Dear Word Detective: The other night at dinner my wife used the phrase “bring the hammer down.” My 10 year old son asked what that phrase meant. I explained to him that it meant to deal in a severe, decisive way. We then began to wonder what the etymology of this phrase would be. My wife suggested that it related to a judge’s gavel, but I have a feeling that the phrase is older than that. Could you please bring the hammer down on this question? — Edward.
You’re probably right, although “gavel” is a pretty old word, first appearing in print in the early 18th century. There are actually four separate “gavel” nouns in English: two very old terms having to do with intensely boring things like rent payment and division of estates, another one meaning corn harvested but not yet bound in sheaves for collection, and our common “gavel,” meaning the small hammer or mallet used to call meetings or judicial sessions to order, etc. “Gavel” meaning “mallet” is actually an American invention, but no one seems to know exactly how we came up with the word.
“To a man with a hammer,” Mark Twain famously said, “everything looks like a nail,” and as a metaphorical tool of construction, destruction, suppression or oppression, the ever-handy hammer has few equals in the English vernacular. The word “hammer” itself comes from Germanic roots with the general sense of “stone weapon” or “tool with a stone head,” and our modern “hammer” first appeared in Old English already with its current modern meaning of a tool with a stone or metal head and a wooden handle used to pound things.
Almost as soon as we began using “hammer” in a literal sense, we developed a wide range of figurative uses for both the noun form and “to hammer” as a verb. In the 14th century, a “hammer” was “a person or agency that beats down or crushes opposition,” a usage echoed in recent years in the US government, where leaders (most recently Rep.

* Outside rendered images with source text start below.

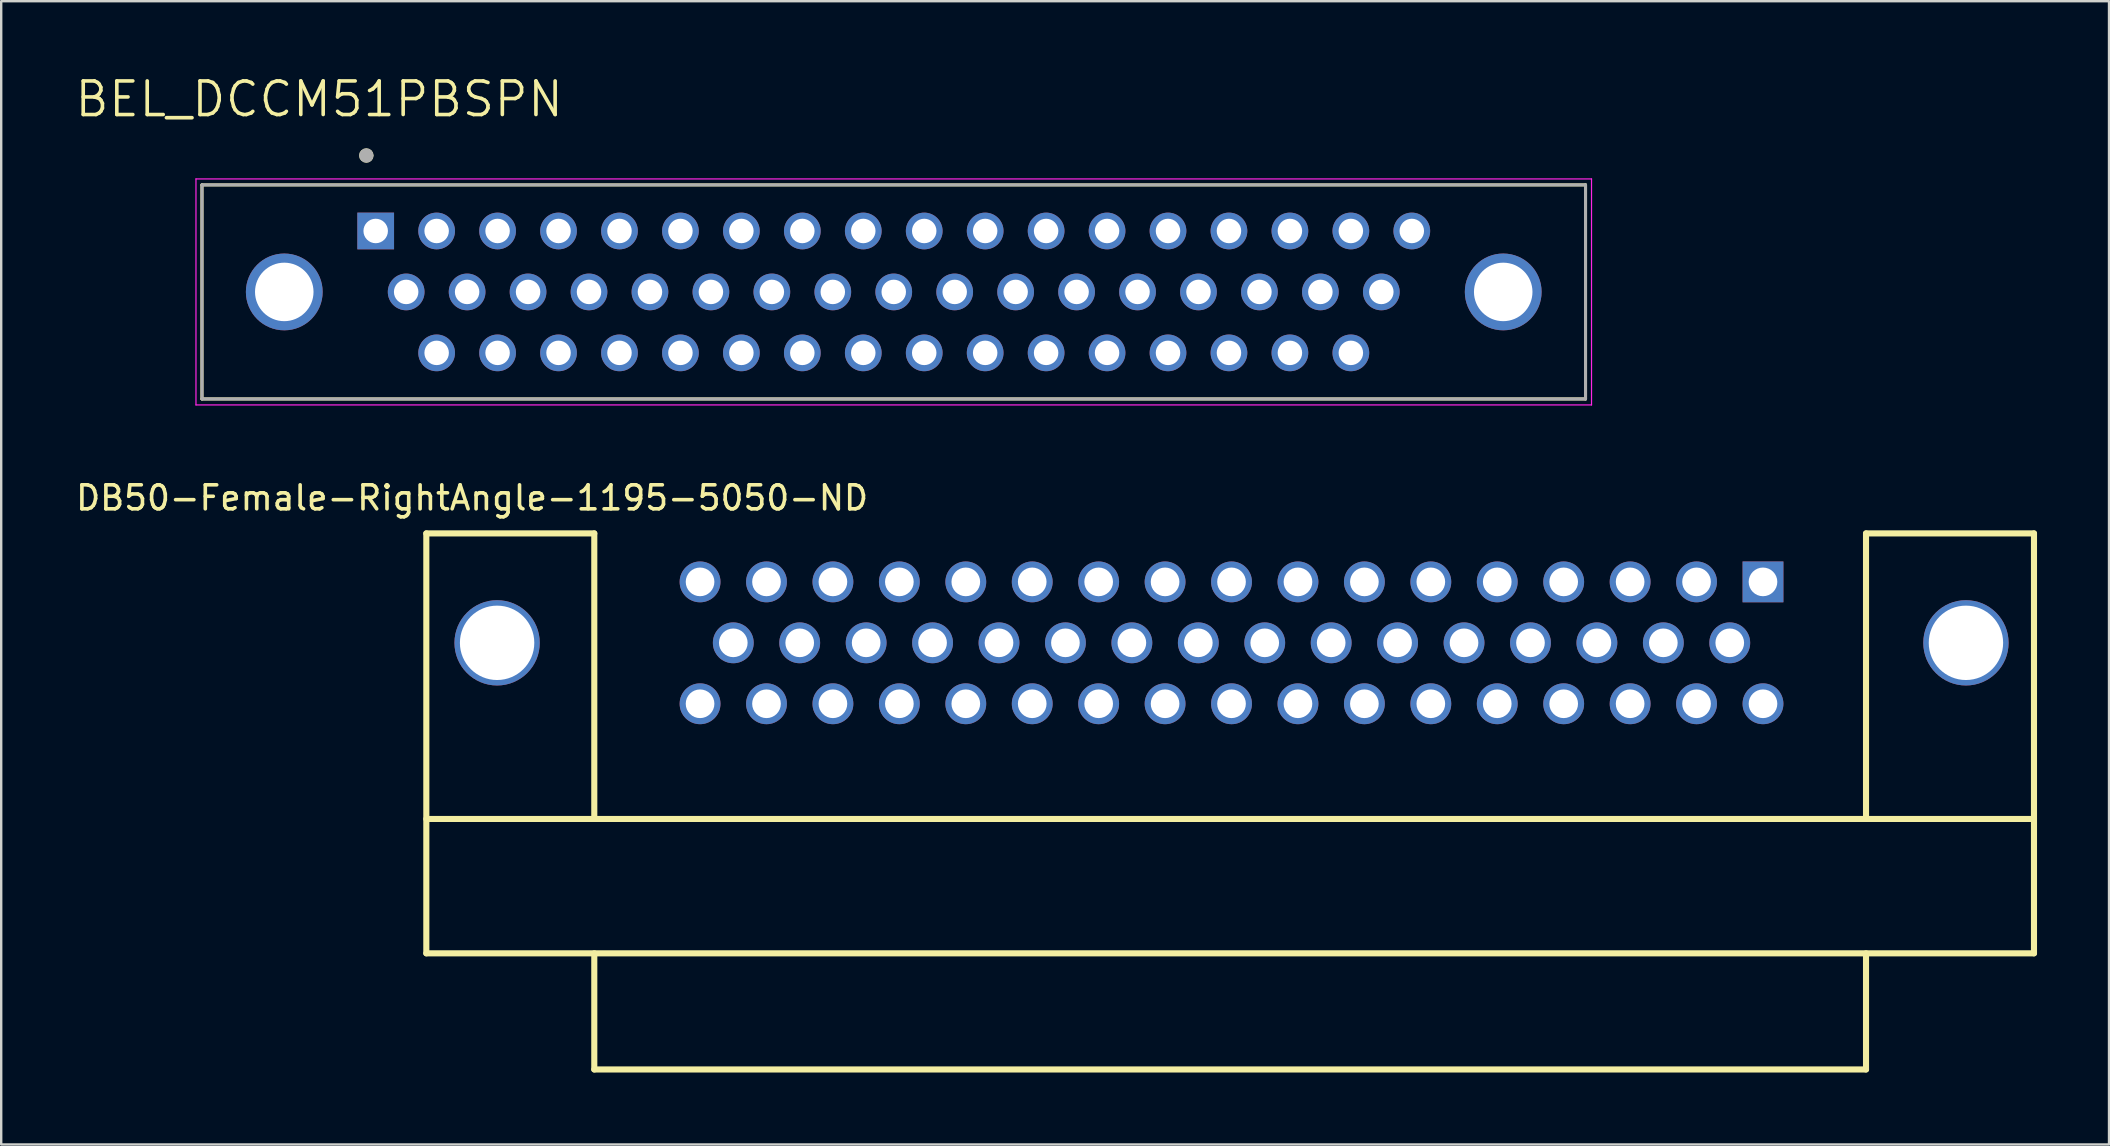
<source format=kicad_pcb>
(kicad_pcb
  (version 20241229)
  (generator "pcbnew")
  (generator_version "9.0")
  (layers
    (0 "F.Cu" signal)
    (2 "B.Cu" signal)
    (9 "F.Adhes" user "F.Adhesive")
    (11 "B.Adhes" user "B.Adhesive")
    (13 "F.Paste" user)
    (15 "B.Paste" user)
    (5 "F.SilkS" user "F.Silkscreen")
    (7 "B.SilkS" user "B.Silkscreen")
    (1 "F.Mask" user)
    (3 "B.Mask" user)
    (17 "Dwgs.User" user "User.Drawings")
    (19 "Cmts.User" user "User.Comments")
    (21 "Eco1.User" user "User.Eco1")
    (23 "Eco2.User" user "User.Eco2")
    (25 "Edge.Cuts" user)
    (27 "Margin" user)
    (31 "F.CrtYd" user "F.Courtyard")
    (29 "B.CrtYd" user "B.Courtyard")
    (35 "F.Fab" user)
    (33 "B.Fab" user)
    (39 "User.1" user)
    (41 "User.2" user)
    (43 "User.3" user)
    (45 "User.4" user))
  (footprint "BEL_DCCM51PBSPN"
    (layer "F.Cu")
    (at 34.197 9.116)
    (property "Reference" "BEL_DCCM51PBSPN" (at -23.945 -8.034 0) (layer "F.SilkS") (effects (font (size 1.4 1.4) (thickness 0.15))))
    (attr through_hole)
    (fp_line (start -28.83 -4.46) (end 28.83 -4.46) (stroke (width 0.127) (type solid)) (layer "F.SilkS"))
    (fp_line (start -28.83 4.46) (end -28.83 -4.46) (stroke (width 0.127) (type solid)) (layer "F.SilkS"))
    (fp_line (start -28.83 4.46) (end 28.83 4.46) (stroke (width 0.127) (type solid)) (layer "F.SilkS"))
    (fp_line (start 28.83 -4.46) (end 28.83 4.46) (stroke (width 0.127) (type solid)) (layer "F.SilkS"))
    (fp_circle (center -21.98 -5.685) (end -21.83 -5.685) (stroke (width 0.3) (type solid)) (fill no) (layer "F.SilkS"))
    (fp_line (start -29.08 -4.71) (end -29.08 4.71) (stroke (width 0.05) (type solid)) (layer "F.CrtYd"))
    (fp_line (start -29.08 4.71) (end 29.08 4.71) (stroke (width 0.05) (type solid)) (layer "F.CrtYd"))
    (fp_line (start 29.08 -4.71) (end -29.08 -4.71) (stroke (width 0.05) (type solid)) (layer "F.CrtYd"))
    (fp_line (start 29.08 4.71) (end 29.08 -4.71) (stroke (width 0.05) (type solid)) (layer "F.CrtYd"))
    (fp_line (start -28.83 -4.46) (end 28.83 -4.46) (stroke (width 0.127) (type solid)) (layer "F.Fab"))
    (fp_line (start -28.83 4.46) (end -28.83 -4.46) (stroke (width 0.127) (type solid)) (layer "F.Fab"))
    (fp_line (start -28.83 4.46) (end 28.83 4.46) (stroke (width 0.127) (type solid)) (layer "F.Fab"))
    (fp_line (start 28.83 -4.46) (end 28.83 4.46) (stroke (width 0.127) (type solid)) (layer "F.Fab"))
    (fp_circle (center -21.98 -5.685) (end -21.83 -5.685) (stroke (width 0.3) (type solid)) (fill no) (layer "F.Fab"))
    (pad "1" thru_hole rect (at -21.59 -2.54) (size 1.53 1.53) (drill 1.02) (layers "*.Cu" "*.Mask"))
    (pad "2" thru_hole circle (at -19.05 -2.54) (size 1.53 1.53) (drill 1.02) (layers "*.Cu" "*.Mask"))
    (pad "3" thru_hole circle (at -16.51 -2.54) (size 1.53 1.53) (drill 1.02) (layers "*.Cu" "*.Mask"))
    (pad "4" thru_hole circle (at -13.97 -2.54) (size 1.53 1.53) (drill 1.02) (layers "*.Cu" "*.Mask"))
    (pad "5" thru_hole circle (at -11.43 -2.54) (size 1.53 1.53) (drill 1.02) (layers "*.Cu" "*.Mask"))
    (pad "6" thru_hole circle (at -8.89 -2.54) (size 1.53 1.53) (drill 1.02) (layers "*.Cu" "*.Mask"))
    (pad "7" thru_hole circle (at -6.35 -2.54) (size 1.53 1.53) (drill 1.02) (layers "*.Cu" "*.Mask"))
    (pad "8" thru_hole circle (at -3.81 -2.54) (size 1.53 1.53) (drill 1.02) (layers "*.Cu" "*.Mask"))
    (pad "9" thru_hole circle (at -1.27 -2.54) (size 1.53 1.53) (drill 1.02) (layers "*.Cu" "*.Mask"))
    (pad "10" thru_hole circle (at 1.27 -2.54) (size 1.53 1.53) (drill 1.02) (layers "*.Cu" "*.Mask"))
    (pad "11" thru_hole circle (at 3.81 -2.54) (size 1.53 1.53) (drill 1.02) (layers "*.Cu" "*.Mask"))
    (pad "12" thru_hole circle (at 6.35 -2.54) (size 1.53 1.53) (drill 1.02) (layers "*.Cu" "*.Mask"))
    (pad "13" thru_hole circle (at 8.89 -2.54) (size 1.53 1.53) (drill 1.02) (layers "*.Cu" "*.Mask"))
    (pad "14" thru_hole circle (at 11.43 -2.54) (size 1.53 1.53) (drill 1.02) (layers "*.Cu" "*.Mask"))
    (pad "15" thru_hole circle (at 13.97 -2.54) (size 1.53 1.53) (drill 1.02) (layers "*.Cu" "*.Mask"))
    (pad "16" thru_hole circle (at 16.51 -2.54) (size 1.53 1.53) (drill 1.02) (layers "*.Cu" "*.Mask"))
    (pad "17" thru_hole circle (at 19.05 -2.54) (size 1.53 1.53) (drill 1.02) (layers "*.Cu" "*.Mask"))
    (pad "18" thru_hole circle (at 21.59 -2.54) (size 1.53 1.53) (drill 1.02) (layers "*.Cu" "*.Mask"))
    (pad "19" thru_hole circle (at -20.32 0) (size 1.53 1.53) (drill 1.02) (layers "*.Cu" "*.Mask"))
    (pad "20" thru_hole circle (at -17.78 0) (size 1.53 1.53) (drill 1.02) (layers "*.Cu" "*.Mask"))
    (pad "21" thru_hole circle (at -15.24 0) (size 1.53 1.53) (drill 1.02) (layers "*.Cu" "*.Mask"))
    (pad "22" thru_hole circle (at -12.7 0) (size 1.53 1.53) (drill 1.02) (layers "*.Cu" "*.Mask"))
    (pad "23" thru_hole circle (at -10.16 0) (size 1.53 1.53) (drill 1.02) (layers "*.Cu" "*.Mask"))
    (pad "24" thru_hole circle (at -7.62 0) (size 1.53 1.53) (drill 1.02) (layers "*.Cu" "*.Mask"))
    (pad "25" thru_hole circle (at -5.08 0) (size 1.53 1.53) (drill 1.02) (layers "*.Cu" "*.Mask"))
    (pad "26" thru_hole circle (at -2.54 0) (size 1.53 1.53) (drill 1.02) (layers "*.Cu" "*.Mask"))
    (pad "27" thru_hole circle (at 0 0) (size 1.53 1.53) (drill 1.02) (layers "*.Cu" "*.Mask"))
    (pad "28" thru_hole circle (at 2.54 0) (size 1.53 1.53) (drill 1.02) (layers "*.Cu" "*.Mask"))
    (pad "29" thru_hole circle (at 5.08 0) (size 1.53 1.53) (drill 1.02) (layers "*.Cu" "*.Mask"))
    (pad "30" thru_hole circle (at 7.62 0) (size 1.53 1.53) (drill 1.02) (layers "*.Cu" "*.Mask"))
    (pad "31" thru_hole circle (at 10.16 0) (size 1.53 1.53) (drill 1.02) (layers "*.Cu" "*.Mask"))
    (pad "32" thru_hole circle (at 12.7 0) (size 1.53 1.53) (drill 1.02) (layers "*.Cu" "*.Mask"))
    (pad "33" thru_hole circle (at 15.24 0) (size 1.53 1.53) (drill 1.02) (layers "*.Cu" "*.Mask"))
    (pad "34" thru_hole circle (at 17.78 0) (size 1.53 1.53) (drill 1.02) (layers "*.Cu" "*.Mask"))
    (pad "35" thru_hole circle (at 20.32 0) (size 1.53 1.53) (drill 1.02) (layers "*.Cu" "*.Mask"))
    (pad "36" thru_hole circle (at -19.05 2.54) (size 1.53 1.53) (drill 1.02) (layers "*.Cu" "*.Mask"))
    (pad "37" thru_hole circle (at -16.51 2.54) (size 1.53 1.53) (drill 1.02) (layers "*.Cu" "*.Mask"))
    (pad "38" thru_hole circle (at -13.97 2.54) (size 1.53 1.53) (drill 1.02) (layers "*.Cu" "*.Mask"))
    (pad "39" thru_hole circle (at -11.43 2.54) (size 1.53 1.53) (drill 1.02) (layers "*.Cu" "*.Mask"))
    (pad "40" thru_hole circle (at -8.89 2.54) (size 1.53 1.53) (drill 1.02) (layers "*.Cu" "*.Mask"))
    (pad "41" thru_hole circle (at -6.35 2.54) (size 1.53 1.53) (drill 1.02) (layers "*.Cu" "*.Mask"))
    (pad "42" thru_hole circle (at -3.81 2.54) (size 1.53 1.53) (drill 1.02) (layers "*.Cu" "*.Mask"))
    (pad "43" thru_hole circle (at -1.27 2.54) (size 1.53 1.53) (drill 1.02) (layers "*.Cu" "*.Mask"))
    (pad "44" thru_hole circle (at 1.27 2.54) (size 1.53 1.53) (drill 1.02) (layers "*.Cu" "*.Mask"))
    (pad "45" thru_hole circle (at 3.81 2.54) (size 1.53 1.53) (drill 1.02) (layers "*.Cu" "*.Mask"))
    (pad "46" thru_hole circle (at 6.35 2.54) (size 1.53 1.53) (drill 1.02) (layers "*.Cu" "*.Mask"))
    (pad "47" thru_hole circle (at 8.89 2.54) (size 1.53 1.53) (drill 1.02) (layers "*.Cu" "*.Mask"))
    (pad "48" thru_hole circle (at 11.43 2.54) (size 1.53 1.53) (drill 1.02) (layers "*.Cu" "*.Mask"))
    (pad "49" thru_hole circle (at 13.97 2.54) (size 1.53 1.53) (drill 1.02) (layers "*.Cu" "*.Mask"))
    (pad "50" thru_hole circle (at 16.51 2.54) (size 1.53 1.53) (drill 1.02) (layers "*.Cu" "*.Mask"))
    (pad "51" thru_hole circle (at 19.05 2.54) (size 1.53 1.53) (drill 1.02) (layers "*.Cu" "*.Mask"))
    (pad "52" thru_hole circle (at -25.4 0) (size 3.2 3.2) (drill 2.438) (layers "*.Cu" "*.Mask"))
    (pad "53" thru_hole circle (at 25.4 0) (size 3.2 3.2) (drill 2.438) (layers "*.Cu" "*.Mask")))
  (footprint "DB50-Female-RightAngle-1195-5050-ND"
    (layer "F.Cu")
    (at 26.125 21.2)
    (property "Reference" "DB50-Female-RightAngle-1195-5050-ND" (at -9.5 -3.5 0) (layer "F.SilkS") (effects (font (size 1 1) (thickness 0.15))))
    (attr through_hole)
    (fp_line (start -11.408 -2.02) (end -4.408 -2.02) (stroke (width 0.254) (type solid)) (layer "F.SilkS"))
    (fp_line (start -11.408 15.48) (end -11.408 -2.02) (stroke (width 0.254) (type solid)) (layer "F.SilkS"))
    (fp_line (start -11.408 15.48) (end 55.592 15.48) (stroke (width 0.254) (type solid)) (layer "F.SilkS"))
    (fp_line (start -4.408 -2.02) (end -4.408 9.88) (stroke (width 0.254) (type solid)) (layer "F.SilkS"))
    (fp_line (start -4.408 20.32) (end -4.408 15.48) (stroke (width 0.254) (type solid)) (layer "F.SilkS"))
    (fp_line (start -4.408 20.32) (end 48.592 20.32) (stroke (width 0.254) (type solid)) (layer "F.SilkS"))
    (fp_line (start 48.592 -2.02) (end 48.592 9.88) (stroke (width 0.254) (type solid)) (layer "F.SilkS"))
    (fp_line (start 48.592 20.32) (end 48.592 15.48) (stroke (width 0.254) (type solid)) (layer "F.SilkS"))
    (fp_line (start 55.592 -2.02) (end 48.592 -2.02) (stroke (width 0.254) (type solid)) (layer "F.SilkS"))
    (fp_line (start 55.592 9.88) (end -11.408 9.88) (stroke (width 0.254) (type solid)) (layer "F.SilkS"))
    (fp_line (start 55.592 15.48) (end 55.592 -2.02) (stroke (width 0.254) (type solid)) (layer "F.SilkS"))
    (pad "1" thru_hole rect (at 44.298 0.0002) (size 1.702 1.702) (drill 1.194) (layers "*.Cu" "*.Mask"))
    (pad "2" thru_hole circle (at 41.529 0.0002) (size 1.702 1.702) (drill 1.194) (layers "*.Cu" "*.Mask"))
    (pad "3" thru_hole circle (at 38.761 0.0002) (size 1.702 1.702) (drill 1.194) (layers "*.Cu" "*.Mask"))
    (pad "4" thru_hole circle (at 35.992 0.0002) (size 1.702 1.702) (drill 1.194) (layers "*.Cu" "*.Mask"))
    (pad "5" thru_hole circle (at 33.223 0.0002) (size 1.702 1.702) (drill 1.194) (layers "*.Cu" "*.Mask"))
    (pad "6" thru_hole circle (at 30.455 0.0002) (size 1.702 1.702) (drill 1.194) (layers "*.Cu" "*.Mask"))
    (pad "7" thru_hole circle (at 27.686 0.0002) (size 1.702 1.702) (drill 1.194) (layers "*.Cu" "*.Mask"))
    (pad "8" thru_hole circle (at 24.918 0.0002) (size 1.702 1.702) (drill 1.194) (layers "*.Cu" "*.Mask"))
    (pad "9" thru_hole circle (at 22.149 0.0002) (size 1.702 1.702) (drill 1.194) (layers "*.Cu" "*.Mask"))
    (pad "10" thru_hole circle (at 19.38 0.0002) (size 1.702 1.702) (drill 1.194) (layers "*.Cu" "*.Mask"))
    (pad "11" thru_hole circle (at 16.612 0.0002) (size 1.702 1.702) (drill 1.194) (layers "*.Cu" "*.Mask"))
    (pad "12" thru_hole circle (at 13.843 0.0002) (size 1.702 1.702) (drill 1.194) (layers "*.Cu" "*.Mask"))
    (pad "13" thru_hole circle (at 11.075 0.0002) (size 1.702 1.702) (drill 1.194) (layers "*.Cu" "*.Mask"))
    (pad "14" thru_hole circle (at 8.306 0.0002) (size 1.702 1.702) (drill 1.194) (layers "*.Cu" "*.Mask"))
    (pad "15" thru_hole circle (at 5.537 0.0002) (size 1.702 1.702) (drill 1.194) (layers "*.Cu" "*.Mask"))
    (pad "16" thru_hole circle (at 2.769 0.0002) (size 1.702 1.702) (drill 1.194) (layers "*.Cu" "*.Mask"))
    (pad "17" thru_hole circle (at 0.0002 0.0002) (size 1.702 1.702) (drill 1.194) (layers "*.Cu" "*.Mask"))
    (pad "18" thru_hole circle (at 42.913 2.54) (size 1.702 1.702) (drill 1.194) (layers "*.Cu" "*.Mask"))
    (pad "19" thru_hole circle (at 40.145 2.54) (size 1.702 1.702) (drill 1.194) (layers "*.Cu" "*.Mask"))
    (pad "20" thru_hole circle (at 37.376 2.54) (size 1.702 1.702) (drill 1.194) (layers "*.Cu" "*.Mask"))
    (pad "21" thru_hole circle (at 34.608 2.54) (size 1.702 1.702) (drill 1.194) (layers "*.Cu" "*.Mask"))
    (pad "22" thru_hole circle (at 31.839 2.54) (size 1.702 1.702) (drill 1.194) (layers "*.Cu" "*.Mask"))
    (pad "23" thru_hole circle (at 29.07 2.54) (size 1.702 1.702) (drill 1.194) (layers "*.Cu" "*.Mask"))
    (pad "24" thru_hole circle (at 26.302 2.54) (size 1.702 1.702) (drill 1.194) (layers "*.Cu" "*.Mask"))
    (pad "25" thru_hole circle (at 23.533 2.54) (size 1.702 1.702) (drill 1.194) (layers "*.Cu" "*.Mask"))
    (pad "26" thru_hole circle (at 20.765 2.54) (size 1.702 1.702) (drill 1.194) (layers "*.Cu" "*.Mask"))
    (pad "27" thru_hole circle (at 17.996 2.54) (size 1.702 1.702) (drill 1.194) (layers "*.Cu" "*.Mask"))
    (pad "28" thru_hole circle (at 15.227 2.54) (size 1.702 1.702) (drill 1.194) (layers "*.Cu" "*.Mask"))
    (pad "29" thru_hole circle (at 12.459 2.54) (size 1.702 1.702) (drill 1.194) (layers "*.Cu" "*.Mask"))
    (pad "30" thru_hole circle (at 9.69 2.54) (size 1.702 1.702) (drill 1.194) (layers "*.Cu" "*.Mask"))
    (pad "31" thru_hole circle (at 6.922 2.54) (size 1.702 1.702) (drill 1.194) (layers "*.Cu" "*.Mask"))
    (pad "32" thru_hole circle (at 4.153 2.54) (size 1.702 1.702) (drill 1.194) (layers "*.Cu" "*.Mask"))
    (pad "33" thru_hole circle (at 1.385 2.54) (size 1.702 1.702) (drill 1.194) (layers "*.Cu" "*.Mask"))
    (pad "34" thru_hole circle (at 44.298 5.08) (size 1.702 1.702) (drill 1.194) (layers "*.Cu" "*.Mask"))
    (pad "35" thru_hole circle (at 41.529 5.08) (size 1.702 1.702) (drill 1.194) (layers "*.Cu" "*.Mask"))
    (pad "36" thru_hole circle (at 38.761 5.08) (size 1.702 1.702) (drill 1.194) (layers "*.Cu" "*.Mask"))
    (pad "37" thru_hole circle (at 35.992 5.08) (size 1.702 1.702) (drill 1.194) (layers "*.Cu" "*.Mask"))
    (pad "38" thru_hole circle (at 33.223 5.08) (size 1.702 1.702) (drill 1.194) (layers "*.Cu" "*.Mask"))
    (pad "39" thru_hole circle (at 30.455 5.08) (size 1.702 1.702) (drill 1.194) (layers "*.Cu" "*.Mask"))
    (pad "40" thru_hole circle (at 27.686 5.08) (size 1.702 1.702) (drill 1.194) (layers "*.Cu" "*.Mask"))
    (pad "41" thru_hole circle (at 24.918 5.08) (size 1.702 1.702) (drill 1.194) (layers "*.Cu" "*.Mask"))
    (pad "42" thru_hole circle (at 22.149 5.08) (size 1.702 1.702) (drill 1.194) (layers "*.Cu" "*.Mask"))
    (pad "43" thru_hole circle (at 19.38 5.08) (size 1.702 1.702) (drill 1.194) (layers "*.Cu" "*.Mask"))
    (pad "44" thru_hole circle (at 16.612 5.08) (size 1.702 1.702) (drill 1.194) (layers "*.Cu" "*.Mask"))
    (pad "45" thru_hole circle (at 13.843 5.08) (size 1.702 1.702) (drill 1.194) (layers "*.Cu" "*.Mask"))
    (pad "46" thru_hole circle (at 11.075 5.08) (size 1.702 1.702) (drill 1.194) (layers "*.Cu" "*.Mask"))
    (pad "47" thru_hole circle (at 8.306 5.08) (size 1.702 1.702) (drill 1.194) (layers "*.Cu" "*.Mask"))
    (pad "48" thru_hole circle (at 5.537 5.08) (size 1.702 1.702) (drill 1.194) (layers "*.Cu" "*.Mask"))
    (pad "49" thru_hole circle (at 2.769 5.08) (size 1.702 1.702) (drill 1.194) (layers "*.Cu" "*.Mask"))
    (pad "50" thru_hole circle (at 0.0002 5.08) (size 1.702 1.702) (drill 1.194) (layers "*.Cu" "*.Mask"))
    (pad "51" thru_hole circle (at 52.756 2.54) (size 3.556 3.556) (drill 3.1) (layers "*.Cu" "*.Mask"))
    (pad "52" thru_hole circle (at -8.458 2.54) (size 3.556 3.556) (drill 3.1) (layers "*.Cu" "*.Mask")))
  (gr_rect
    (start -3 -3)
    (end 84.844 44.647)
    (stroke (width 0.1) (type default))
    (fill no)
    (layer "Edge.Cuts")))
</source>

Tom DeLay) known for their ruthless suppression of opposition cultivated the nickname “the Hammer.” We still speak of “going at” a difficult task “with hammer and tongs,” as a blacksmith would pound hot iron while holding it with metal tongs. The metaphor of a blacksmith’s forge also crops up when we speak of “hammering out” an agreement or plan, exhaustively discussing or arguing over it until it takes the desired shape.
Literal hammers (or gavels) have also given us metaphorical uses, such as “to go under the hammer,” meaning to be sold at auction (from the auctioneer’s rap of the gavel ending the bidding). It is possible that “bring the hammer down” refers to this process as well, especially as it carries a sense of “put an end to something with conclusive action.” But the fact that “bring the hammer down” invariably invokes severe, unpleasant action tends to indicate that it originally referred to the “ruthless suppression” sense of “hammer,” a crushing action that has been delayed for a time for some reason, but that is finally decisively exercised. The hammer that is being “brought down,” in this saying, has been poised over the victim’s head for quite a while.
It’s unclear on when “bring the hammer down” appeared, but a similar phrase, “to drop the hammer on,” first appeared in print in the late 1970s. Both phrases, however, are probably much older than that.